On Wednesday, the first day of the international signing period, the Tigers signed 16-year-old prospect Julio Martinez, one of the top outfielders on the international market, for $600,000, according to an industry source.
"He is a power bat that has the ability to hit to all fields. Great makeup and aptitude," said Tigers assistant general manager Al Avila. "We project him to be an impact bat. We have not decided yet where he will start."
Martinez, who ranks 19th on MLB.com's Top 30 International Prospects list, is a big-bodied (6-foot-3, 183 pounds) prospect who could end up in left field or at first base. The teenager has a decent arm that projects to be a slightly above-average tool, and he is working on improving his overall defensive play.
Martinez succeeds at the plate by keeping his hands inside and driving the ball to all fields. He's also impressed evaluators with his raw power during batting practice and his ability to make adjustments at the plate during games. He's not the fastest runner, but scouts like his overall game.
"The power is the thing that stands out with him, and the ability to hit is going to come in time," Tigers international scouting director Tom Moore said. "But with the makeup of the kid, we feel he's going to have a lot of offensive potential. … Even at the big league level, power is a premium tool, something we couldn't ignore. We always have a certain focus and things we think are successful in terms of producing talent. But at the same time, you always have to go with the best talent."
Martinez is from Santo Domingo Norte, Dominican Republic, and is trained by Christian "Niche" Batista.
In accordance with the Collective Bargaining Agreement, each team is allotted a $700,000 base and a bonus pool based on the team's record in 2013 for the international signing period. Detroit's bonus pool total for this year's signing period is $1,946,900.
While Martinez was the one ranked player the Tigers signed to open the international market, their deals were far from done. Four other signings completed a relatively busy first day, including two speedy shortstops and a lanky Venezuelan right-hander with the potential for a power fastball.
In the international market, those are the signings where the Tigers tend to leverage their strength, hoping to use their scouting depth to find more obscure players with upside that might have gone overlooked or undervalued.
"For me, the international market has still shown you can get impact talent if you have good scouts that are going out and seeing the players that are a little bit lower profile," Moore said.
Three of those signings came in Venezuela.
Irwin Chirinos, OF, Venezuela
Like Martinez, the left-handed-hitting outfielder has a strong body for his age (6-feet, 170 pounds) and a bat with some power.
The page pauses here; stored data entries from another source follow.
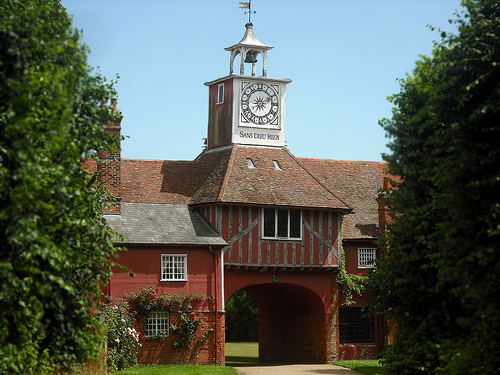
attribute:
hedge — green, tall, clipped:
[354, 1, 497, 373]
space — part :
[230, 307, 325, 374]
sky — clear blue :
[59, 0, 473, 162]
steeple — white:
[174, 16, 324, 160]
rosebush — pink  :
[101, 308, 142, 367]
Chirinos' outfield arm has the chance to be a strong one as his body fills out, while he should be an average runner.
Adonis Figuera, RHP, Venezuela
Figuera is more of a projection signing, based on what scouts believe he could do once his 6-foot-2, 165-pound frame fills out.
"He's a tall, skinny-framed kid," Moore said, "but he's got a real big arm. His fastball is in the mid-80s, but he projects to have a lot more gas in the tank."
He already has a curveball and a changeup, the latter of which is a work in progress.
"The bet on this kid is, as he gains strength, he's going to gain more power," Moore said.
Jose Salas, SS, Venezuela
Initially, Moore said, the Tigers saw Salas as a defense-first infielder, rangy and athletic but not necessarily a great hitter. As scouts continued to watch the teenager learn pitchers and adjust his game, they saw more upside to his bat.
"He's got real quick hands. He's going to be able to play shortstop," Moore said. "The thing that's really come on is his bat speed and ability to make hard contact."
Jorge Ynirio, SS, Dominican Republic
If Martinez represents the Tigers' need for power bats, Ynirio profiles more like the kind of player the Tigers have targeted in past summers, an athletic player with upside who can play a premium position. He can run, Moore said, and he has a plus arm. His bat speed shows the promise for offensive production.
"He's got a little bit of crudeness to his game, nothing moreso than a lot of kids," Moore said. "But really, the thing we're banking on is the athleticism. The tools are there. They're certainly things we can bank on. He's got a good chance to become a good player."